Several U.S. hospitals in states with fresh surges of COVID-19 cases have started treating their sickest patients with dexamethasone rather than await confirmation of preliminary results of a study by British researchers, who said the inexpensive steroid saves lives.
The move illustrates how the pandemic is changing the way hospitals work, at least regarding COVID-19 patients.
Traditionally, doctors wait for detailed data to be published in a peer reviewed journal – or for guidelines from medical societies – before embracing a new treatment, so they can better gauge the risks against the drug’s benefits. The urgency of the coronavirus pandemic and lack of other treatments has altered those calculations.
Dexamethasone is the first drug shown to lower the risk of death in severely ill COVID-19 patients in what researchers running the trial hailed as a “major breakthrough.”
The Oxford University researchers said in a news release that dexamethasone reduced death rates by around a third among COVID-19 patients requiring mechanical breathing assistance or oxygen. Britain’s health ministry has already approved its use in the state-run health service.
“It almost feels unethical not to use the drug,” said Dr. Kartik Cherabuddi, an infectious diseases specialist at the University of Florida’s (UF) medical school.
UF’s Gainesville hospital updated its COVID-19 treatment guidelines as of Tuesday to include using dexamethasone. It previously used the extremely cheap generic medicine sparingly for those patients.

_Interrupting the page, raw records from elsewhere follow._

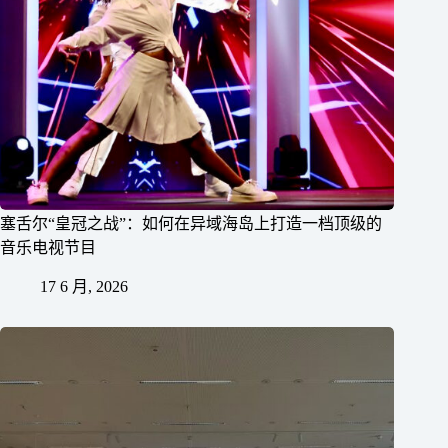
塞舌尔“皇冠之战”：如何在异域海岛上打造一档顶级的
音乐电视节目
17 6 月, 2026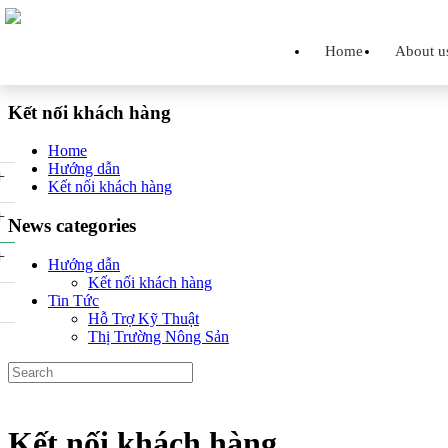
Home
About u
Kết nối khách hàng
Home
Hướng dẫn
+
Kết nối khách hàng
+
News categories
+
Hướng dẫn
Kết nối khách hàng
Tin Tức
Hỗ Trợ Kỹ Thuật
Thị Trường Nông Sản
Kết nối khách hàng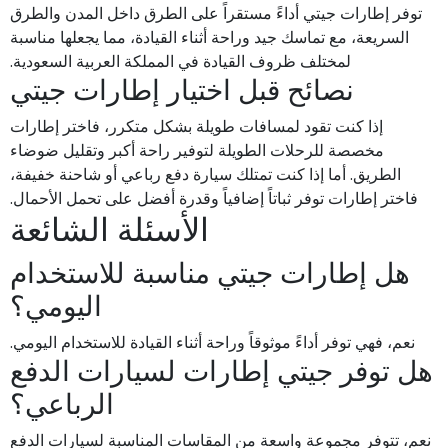
توفر إطارات جيتي أداءً مستقراً على الطرق داخل المدن والطرق
السريعة، مع تماسك جيد وراحة أثناء القيادة، مما يجعلها مناسبة
لمختلف ظروف القيادة في المملكة العربية السعودية.
نصائح قبل اختيار إطارات جيتي
إذا كنت تقود لمسافات طويلة بشكل متكرر، فاختر إطارات
مخصصة للرحلات الطويلة لتوفير راحة أكبر وتقليل ضوضاء
الطريق. أما إذا كنت تمتلك سيارة دفع رباعي أو شاحنة خفيفة،
فاختر إطارات توفر ثباتاً إضافياً وقدرة أفضل على تحمل الأحمال.
الأسئلة الشائعة
هل إطارات جيتي مناسبة للاستخدام
اليومي؟
نعم، فهي توفر أداءً موثوقاً وراحة أثناء القيادة للاستخدام اليومي.
هل توفر جيتي إطارات لسيارات الدفع
الرباعي؟
نعم، تتوفر مجموعة واسعة من المقاسات المناسبة لسيارات الدفع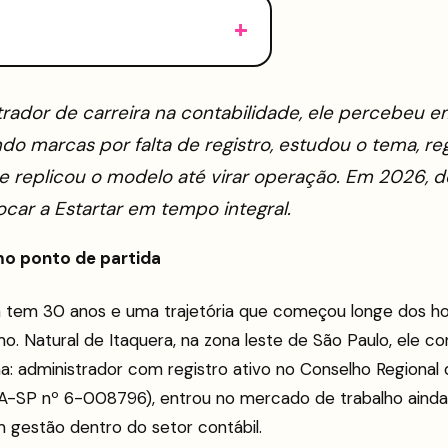
trador de carreira na contabilidade, ele percebeu 
o marcas por falta de registro, estudou o tema, reg
e replicou o modelo até virar operação. Em 2026, d
ocar a Estartar em tempo integral.
omo ponto de partida
 tem 30 anos e uma trajetória que começou longe dos ho
 Natural de Itaquera, na zona leste de São Paulo, ele con
a: administrador com registro ativo no Conselho Regional
A-SP nº 6-008796), entrou no mercado de trabalho ainda 
 gestão dentro do setor contábil.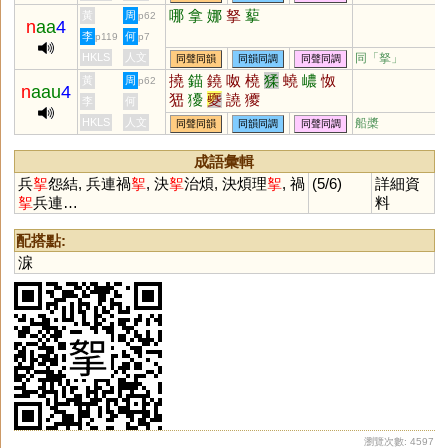
瑜
茹
庾
孺
嵎
盂
銣
揄
諛
哪
拿
娜
拏
蒘
黃
周
p62
n
aa
4
腴
竽
歟
濡
喁
畬
臾
嚅
覦
李
何
p119
p7
璵
臑
艅
崳
旟
繻
邘
歈
毹
HKLS
人文
同「
拏
」
同聲同韻
同韻同調
同聲同調
狳
窬
萸
薷
襦
髃
蝓
雩
踰
撓
錨
鐃
呶
橈
猱
蟯
嶩
怓
黃
周
p62
妤
褕
帤
舁
湡
袽
隃
牏
睮
n
aau
4
峱
獶
夒
譊
獿
羭
蕍
蕠
嬬
鴽
謣
鰅
轝
醹
李
何
鸆
齵
鸒
擩
堣
杅
楰
腢
媮
HKLS
人文
船槳
同聲同韻
同韻同調
同聲同調
与
澞
侞
堬
雓
燸
歶
蒘
硢
釪
鮽
筎
螸
籅
曘
蝡
成語彙輯
兵
挐
怨結, 兵連禍
挐
, 決
挐
治煩, 決煩理
挐
, 禍
(5/6)
詳細資
挐
兵連…
料
配搭點:
淭
瀏覽次數: 4597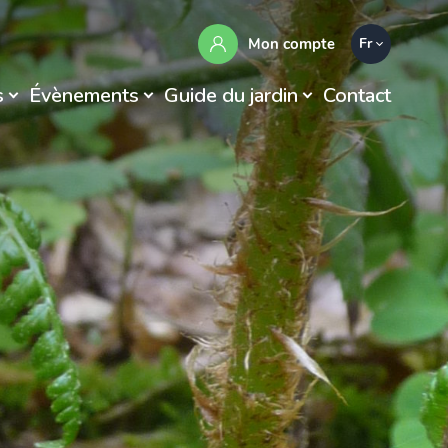
Mon compte
Fr
s
Évènements
Guide du jardin
Contact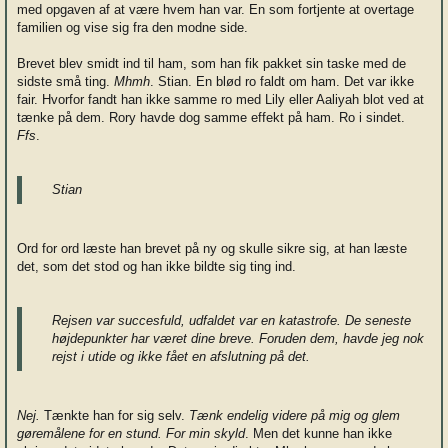
med opgaven af at være hvem han var. En som fortjente at overtage
familien og vise sig fra den modne side.
Brevet blev smidt ind til ham, som han fik pakket sin taske med de
sidste små ting.
Mhmh
. Stian. En blød ro faldt om ham. Det var ikke
fair. Hvorfor fandt han ikke samme ro med Lily eller Aaliyah blot ved at
tænke på dem. Rory havde dog samme effekt på ham. Ro i sindet.
Ffs
.
Stian
Ord for ord læste han brevet på ny og skulle sikre sig, at han læste
det, som det stod og han ikke bildte sig ting ind.
Rejsen var succesfuld, udfaldet var en katastrofe. De seneste
højdepunkter har været dine breve. Foruden dem, havde jeg nok
rejst i utide og ikke fået en afslutning på det.
Nej.
Tænkte han for sig selv.
Tænk endelig videre på mig og glem
gøremålene for en stund. For min skyld
. Men det kunne han ikke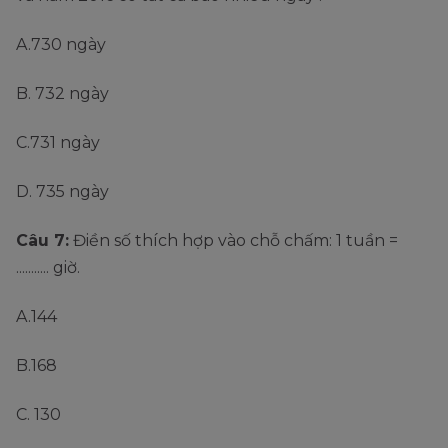
A.730 ngày
B. 732 ngày
C.731 ngày
D. 735 ngày
Câu 7:
Điền số thích hợp vào chỗ chấm: 1 tuần =
........... giờ.
A.144
B.168
C. 130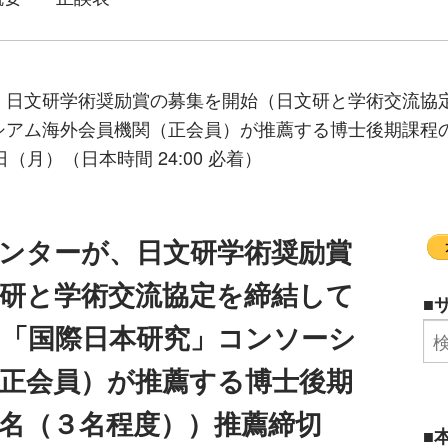
、日文研学術奨励賞の募集を開始（日文研と学術交流協
シアム海外会員機関（正会員）が推薦する博士後期課程
日（月）（日本時間 24:00 必着）
ンターが、日文研学術奨励賞
研と学術交流協定を締結して
■
「国際日本研究」コンソーシ
正会員）が推薦する博士後期
名（３名程度））推薦締切
■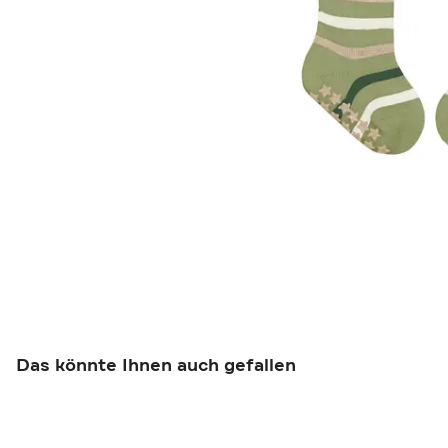
Das könnte Ihnen auch gefallen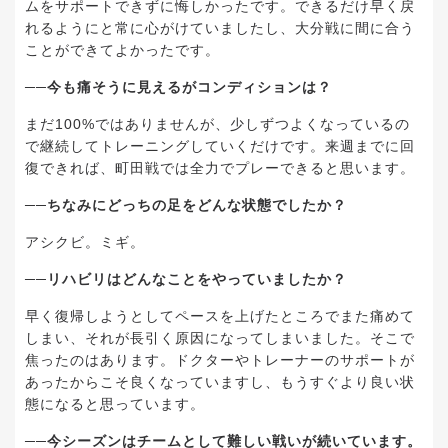
ムをサポートできずに悔しかったです。できるだけ早く戻
れるようにと常に心がけていましたし、大分戦に間に合う
ことができてよかったです。
──今も痛そうに見えるがコンディションは？
まだ100%ではありませんが、少しずつよくなっているの
で継続してトレーニングしていくだけです。来週までに回
復できれば、町田戦では全力でプレーできると思います。
──ちなみにどっちの足をどんな状態でしたか？
アシクビ。ミギ。
──リハビリはどんなことをやっていましたか？
早く復帰しようとしてペースを上げたところでまた痛めて
しまい、それが長引く原因になってしまいました。そこで
焦ったのはあります。ドクターやトレーナーのサポートが
あったからこそ良くなっていますし、もうすぐより良い状
態になると思っています。
──今シーズンはチームとして難しい戦いが続いています。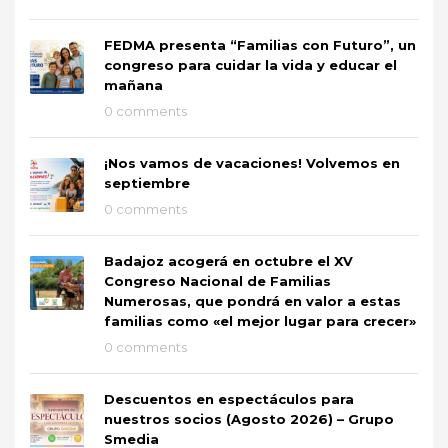
FEDMA presenta “Familias con Futuro”, un
congreso para cuidar la vida y educar el
mañana
0 comments
¡Nos vamos de vacaciones! Volvemos en
septiembre
0 comments
Badajoz acogerá en octubre el XV
Congreso Nacional de Familias
Numerosas, que pondrá en valor a estas
familias como «el mejor lugar para crecer»
0 comments
Descuentos en espectáculos para
nuestros socios (Agosto 2026) – Grupo
Smedia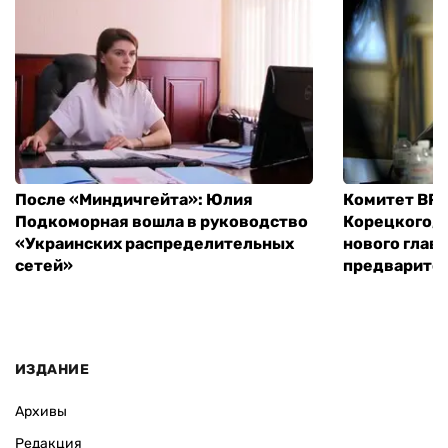
После «Миндичгейта»: Юлия
Комитет ВР 
Подкоморная вошла в руководство
Корецкого, 
«Украинских распределительных
нового глав
сетей»
предварите
ИЗДАНИЕ
Архивы
Редакция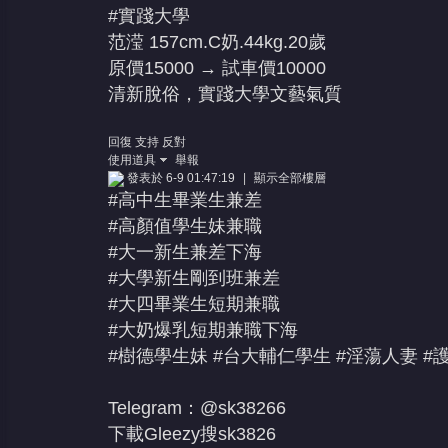
#實踐大學
范滢 157cm.C奶.44kg.20歲
原價15000 → 試車價10000
清新脫俗，實踐大學文藝氣質
回復
支持
反對
使用道具
舉報
發表於 6-9 01:47:19
|
顯示全部樓層
#高中生畢業生兼差
#高顏值學生妹兼職
#大一新生兼差下海
#大學新生剛到班兼差
#大四畢業生短期兼職
#大奶爆乳短期兼職下海
#樹德學生妹 #台大輔仁學生 #淫蕩人妻 #
Telegram：@sk38266
下載Gleezy搜sk3826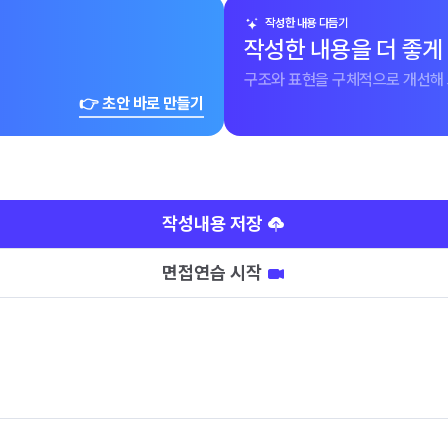
작성한 내용 다듬기
작성한 내용을 더 좋게
구조와 표현을 구체적으로 개선해 
👉 초안 바로 만들기
작성내용 저장
면접연습 시작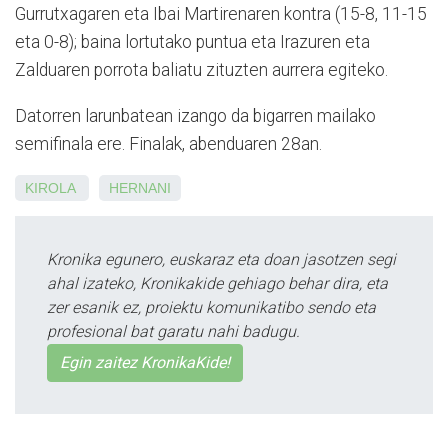
Gurrutxagaren eta Ibai Martirenaren kontra (15-8, 11-15
eta 0-8); baina lortutako puntua eta Irazuren eta
Zalduaren porrota baliatu zituzten aurrera egiteko.
Datorren larunbatean izango da bigarren mailako
semifinala
ere. Finalak, abenduaren 28an
.
KIROLA
HERNANI
Kronika egunero, euskaraz eta doan jasotzen segi
ahal izateko, Kronikakide gehiago behar dira, eta
zer esanik ez, proiektu komunikatibo sendo eta
profesional bat garatu nahi badugu.
Egin zaitez KronikaKide!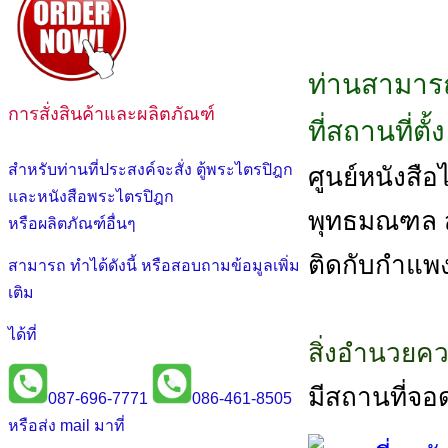
ท่านสามารถ
การสั่งสินค้าและผลิตภัณฑ์
ที่สถานที่ตั
สำหรับท่านที่ประสงค์จะสั่ง ตู้พระไตรปิฎก
ศูนย์หนังสือไต
และหนังสือพระไตรปิฎก
พุทธมณฑล สา
หรือผลิตภัณฑ์อื่นๆ
ติดกับกำแพ
สามารถ ทำได้ดังนี้ หรือสอบถามข้อมูลเพิ่ม
เติม
ได้ที่
สิ่งอำนวยค
มีสถานที่จอ
087-696-7771
086-461-8505
หรือส่ง mail มาที่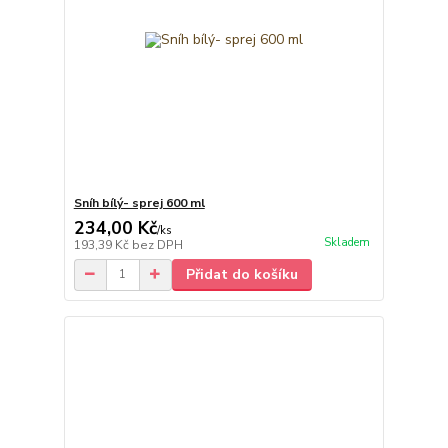
Sníh bílý- sprej 600 ml
234,00 Kč
/
ks
Skladem
193,39 Kč
bez DPH
Přidat do košíku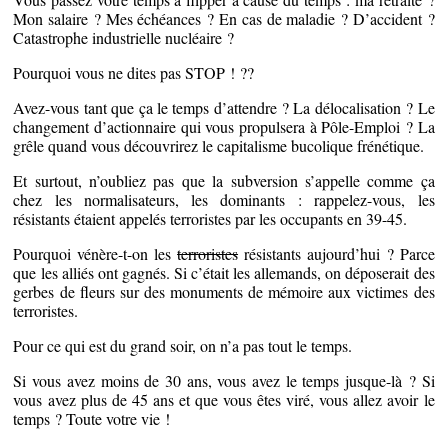
Mon salaire ? Mes échéances ? En cas de maladie ? D’accident ?
Catastrophe industrielle nucléaire ?
Pourquoi vous ne dites pas STOP ! ??
Avez-vous tant que ça le temps d’attendre ? La délocalisation ? Le
changement d’actionnaire qui vous propulsera à Pôle-Emploi ? La
grêle quand vous découvrirez le capitalisme bucolique frénétique.
Et surtout, n’oubliez pas que la subversion s’appelle comme ça
chez les normalisateurs, les dominants : rappelez-vous, les
résistants étaient appelés terroristes par les occupants en 39-45.
Pourquoi vénère-t-on les
terroristes
résistants aujourd’hui ? Parce
que les alliés ont gagnés. Si c’était les allemands, on déposerait des
gerbes de fleurs sur des monuments de mémoire aux victimes des
terroristes.
Pour ce qui est du grand soir, on n’a pas tout le temps.
Si vous avez moins de 30 ans, vous avez le temps jusque-là ? Si
vous avez plus de 45 ans et que vous êtes viré, vous allez avoir le
temps ? Toute votre vie !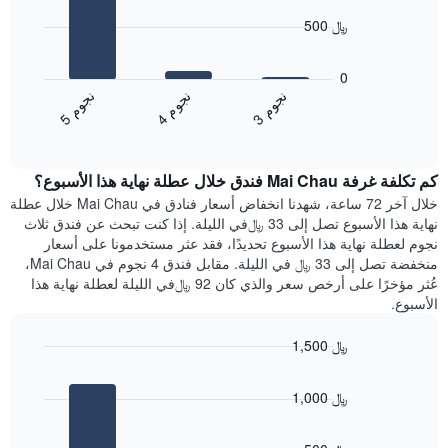
X
bars.
الذي
500 ﷼
يعرض
يعرض
أيام
المخطط
0
الأسبوع.
التالي
ن
م
ن
م
ن
م
يتضمن
متوسط
4
ج
و
3
ج
و
5
ج
و
المخطط
End
سعر
of
التالي
الغرفة
interactive
1
هذه
chart
محور
كم تكلفة غرفة Mai Chau فندق خلال عطلة نهاية هذا الأسبوع؟
الليلة
Y
الذي
خلال آخر 72 ساعة، شهدنا انخفاض أسعار فنادق في Mai Chau خلال عطلة
الذي
عُثر
نهاية هذا الأسبوع تصل إلى 33 ﷼في الليلة. إذا كنت تبحث عن فندق ثلاث
يعرض
عليه
نجوم لعطلة نهاية هذا الأسبوع تحديدًا، فقد عثر مستخدمونا على أسعار
متوسط
خلال
منخفضة تصل إلى 33 ﷼ في الليلة. مقابل فندق 4 نجوم في Mai Chau،
سعر
آخر
عُثر مؤخرًا على أرخص سعر والذي كان 92 ﷼في الليلة لعطلة نهاية هذا
غرفة
3
الأسبوع.
أيام
مع
1,500 ﷼
التصنيف
Bar
حسب
Chart
graphic.
chart
النجوم
1,000 ﷼
with
يتضمن
3
المخطط
bars.
1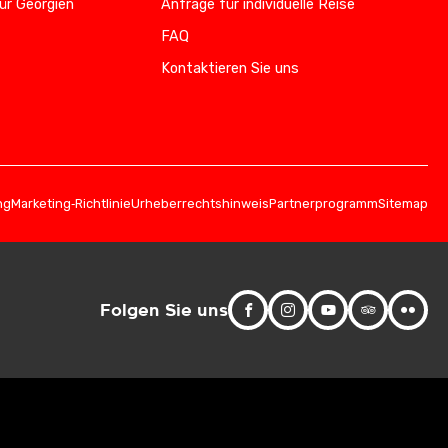
ür Georgien
Anfrage für individuelle Reise
FAQ
Kontaktieren Sie uns
ng
Marketing‑Richtlinie
Urheberrechtshinweis
Partnerprogramm
Sitemap
Folgen Sie uns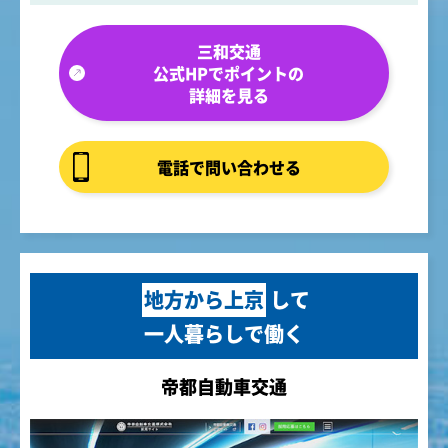
三和交通
公式HPでポイントの
詳細を見る
電話で問い合わせる
地方から上京
して
一人暮らしで働く
帝都自動車交通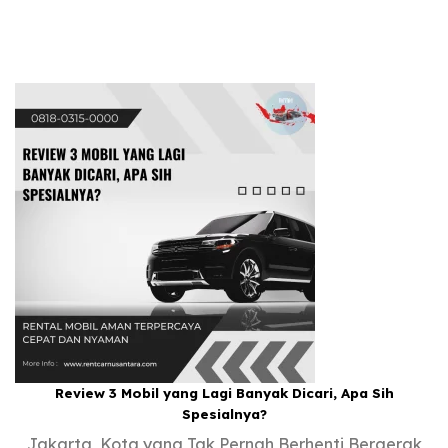
Review 3 Mobil yang Lagi Banyak Dicari, Apa Sih
Spesialnya?
Jakarta, Kota yang Tak Pernah Berhenti Bergerak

Cherabuddi noted that his hospital – and many others – similarly started treating COVID-19 patients with Gilead Science’s (GILD.O) antiviral drug remdesivir based on data from a news release.
That drug, which unlike dexamethasone was not yet approved by regulators for any other conditions, shortened hospital recovery times in a clinical trial. It did not have an effect on mortality.
Several hospital systems, including New York’s Northwell Health and the University of Washington (UW) had not been using steroids on COVID-19 patients. There was some concern it could lead to worse outcomes because it suppresses the immune system.